Your assignment
Please copy every line of text in the records below word for word, leaving the pictures out.

━━ Working data

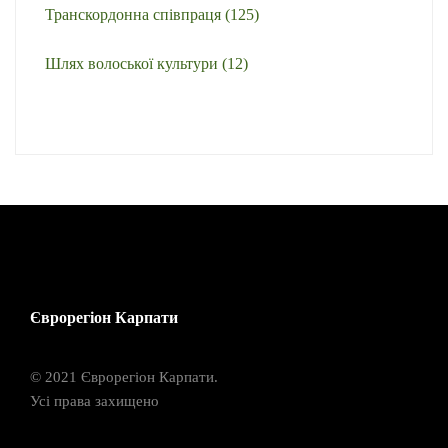
Транскордонна співпраця
(125)
Шлях волоської культури
(12)
Єврорегіон Карпати
© 2021 Єврорегіон Карпати.
Усі права захищено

━━━━

Result of this exercise
Транскордонна співпраця
(125)
Шлях волоської культури
(12)
Єврорегіон Карпати
© 2021 Єврорегіон Карпати.
Усі права захищено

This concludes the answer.